Грейнджер целует его в ту же секунду, как может достать до губ. Сжимает коленями его бедро, и Драко запускает пальцы в ее волосы. Тело отзывается на прикосновения, изгоняя из разума всякий холод.
О.
Глаза у Грейнджер красные, ладонь подпирает щеку, а веки вот-вот сомкнутся. Она борется со сном, то и дело продирает глаза, мотает головой, но по мнению Драко отключится минут через пять.
— Ты вот-вот заснешь.
— М-м? Ой, я просто… иногда устаю читать.
— Тогда ложись, — он проходит к столу, кладет книгу на противоположный конец и оглядывает стопку папок. — Где ты это взяла?

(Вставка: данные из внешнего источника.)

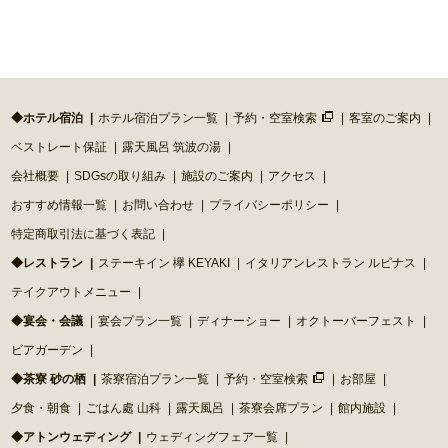
◆ホテル宿泊
ホテル宿泊プラン一覧
予約・空室検索
客室のご案内
ベストレート保証
露天風呂 筑波の湯
会社概要
SDGsの取り組み
施設のご案内
アクセス
おすすめ情報一覧
お問い合わせ
プライバシーポリシー
特定商取引法に基づく表記
◆レストラン
ステーキイン 欅 KEYAKI
イタリアンレストラン ルピナス
テイクアウトメニュー
◆宴会・会議
宴会プラン一覧
ディナーショー
オクトーバーフェスト
ビアガーデン
◆茶寮 砂の栖
茶寮宿泊プラン一覧
予約・空室検索
お部屋
夕食・朝食
ごはん處 山科
露天風呂
茶寮会席プラン
館内施設
◆アトンウェディング
ウェディングフェア一覧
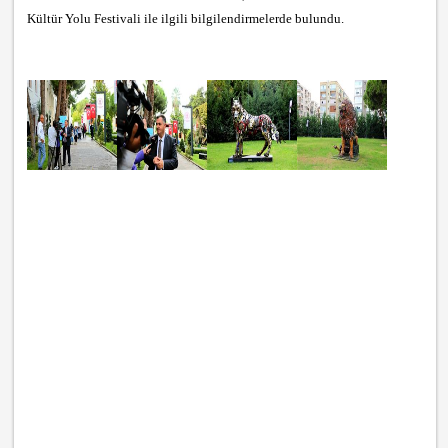
Kültür Yolu Festivali ile ilgili bilgilendirmelerde bulundu.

— У Гарри, — она произносит это так, будто даже упоминать об этом не стоит.
— Где?
Грейнджер поднимает испуганный взгляд, но тут же выражение ее лица смягчается.
— Мы уже спорили об этом. Сошлись на том, что Ганнса необходимо найти. Это данные из Министерства на… — в руках у нее оказываются выпуски газет. — Я нашла три совпадения с отчетом — из того, что смогла припомнить. Это засекреченные данные.
Бывает, ему кажется, что доверять ей не стоило. Он слишком сильно полагается на ее слова о происходящем, и будь это кто другой, тот непременно бы воспользовался ситуацией Драко во вред. Грейнджер же пользовалась своим положением тогда и только тогда, когда доказывала, что он отдал ей все печенье, или когда из кожи вон лезла, чтобы помочь. Чтобы убедить его поступить так, как будет лучше для него — не для нее.
— Данные в трех папках? — уточняет он погодя и садится.
— Нет… да, но я говорю про адреса из отчета. Чтобы включить их в текст, мне пришлось получать разрешение, и дали его только потому, что отчет писался для внутреннего использования. Я бы представила его только Визенгамоту и министру. Если кто-то нацелился на бывших Пожирателей, то из отчета ему нужны были именно адреса.
— И почему тогда не переписать их, пока ты на обеде или в туалете? Ты иногда оставляла отчет в ящике. Можно было успеть.
— Обед у нас в одно время. А я обычно обедала в кабинете… с тобой вместе. Даже если и уходила, ты скорее всего оставался. А если я уходила до или после обеда, в кабинете были вы с Дженет. Добраться до отчета он мог только после твоего побега. Мне… не следовало вообще упоминать оттуда детали. Сказала, видимо, что-то про разрешение для определенных моментов, и он сообразил.
— Так значит, он не знал, что пригодится, и забрал отчет целиком, — Драко подхватывает со стопки первую пару папок.
— Именно. А еще твоя пропажа послужила отличным прикрытием. Только когда я поняла, что ты не появишься, я заметила, что отчет пропал.
— Провели на раз, — бормочет Драко, искоса поглядывая на Грейнджер — та поджимает губы.
— Ну да. Еще скажи, сам бы не повелся.
— Вообще-то вряд ли, — в пропаже отчета он бы обвинил даже министра, но никак не ее. — Если бы только не писал что-нибудь против домовиков.